Three Steps to Deploy LLMs

Day0: Model selection and performance evaluation.

Day1: Production deployment and inference operations.

Day2: Integration of model services with existing business workflows.

Most users are in the late Day0 stage and are moving toward Day1, focusing on micro‑service‑based deployment, GPU cluster stability, and cost‑performance balance.

ACK AI Serving Stack

Alibaba Cloud Container Service (ACK) introduced the AI Serving Stack to simplify production‑grade LLM inference. It provides a RoleBasedGroup (RBG) abstraction and standard API to manage the full lifecycle of inference workloads, including deployment, updates, scaling, scheduling, error handling, observability, and model‑aware routing via the K8s Gateway API.

RBG Core Capabilities

Micro‑service‑style LLM inference management : load balancing, rolling updates, gray releases, auto‑scaling, and observability.

AI data processing acceleration : reduces data‑handling latency during pre‑training, fine‑tuning, and inference.

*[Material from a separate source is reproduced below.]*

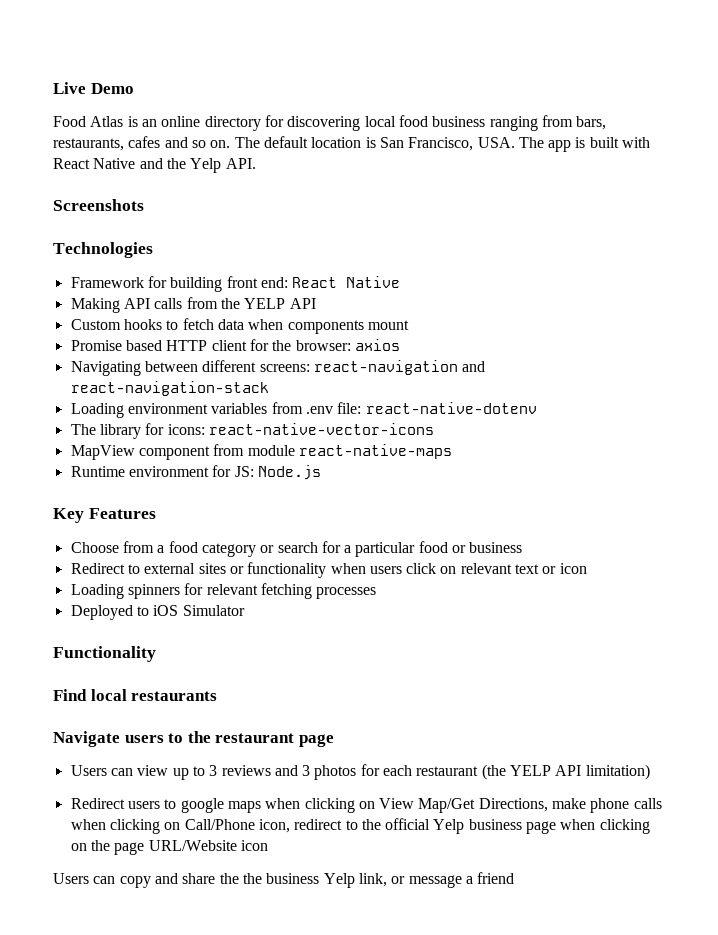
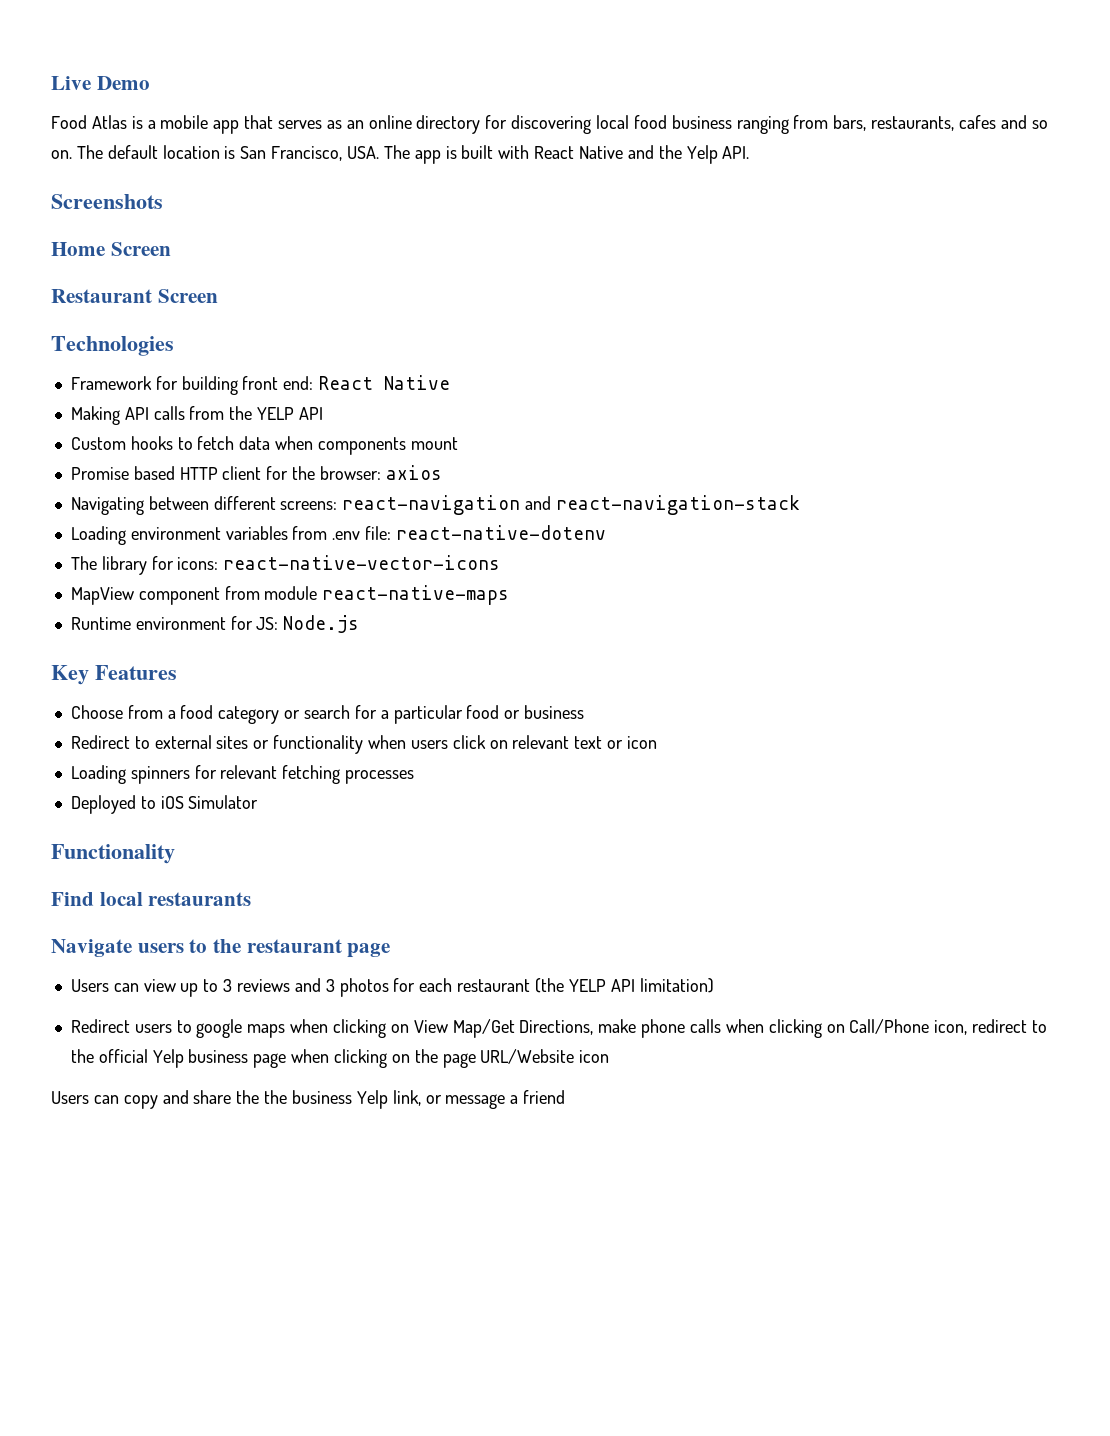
(138, 121) none -> [147,115,342,134] a mobile app that serves as
(144, 205) none -> [51,242,171,256] [51,289,218,303] // Home Screen // Restaurant Screen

Fine‑grained AI observability and heterogeneous cluster stability : online profiling, performance bottleneck detection, and automated remediation.

RBG abstracts roles such as Prefill, Decode, Scheduler, AutoScaler, and KVCache, modeling dependencies, affinity, and scaling logic to enable consistent management of distributed inference services.

Intelligent Routing and Load Balancing

Using the Gateway API Inference Extension, RBG implements model‑aware routing based on KVCache usage, queue length, and LoRA adaptation, achieving >70% reduction in time‑to‑first‑token and increasing KVCache utilization from 70% to 90%.

Data Processing Enhancements

ACK extends scheduling, elasticity, observability, and data acceleration to big‑data workloads, supporting large‑scale Spark, Ray, Flink, and Argo Workflow jobs. It also provides unified task scheduling and resource management for multimodal AI training and inference.

Ray on ACK

Enhanced KubeRay Operator with managed upgrades and dynamic scaling.

Support for gang and capacity scheduling, priority queues.

Stable operation of clusters with up to 8,000 nodes and tens of thousands of cores.

Open‑source History Server for multi‑tenant task tracking.

Argo Workflow Managed Service

Supports ACK/ACS cloud and hybrid node pools.

Handles ten‑thousands of concurrent workflows and hundreds of thousands of compute tasks.

Integrates with OSS, NAS, CPFS and provides multi‑tenant fair scheduling and self‑healing.

Conclusion

Over the past year, Alibaba Cloud’s container service has built a full‑stack AI Serving Stack that streamlines LLM inference deployment, performance optimization, and data processing. Open‑source projects such as RBG and Fluid further enable enterprises to adopt large models with zero‑downtime, dynamic scaling, and unified observability.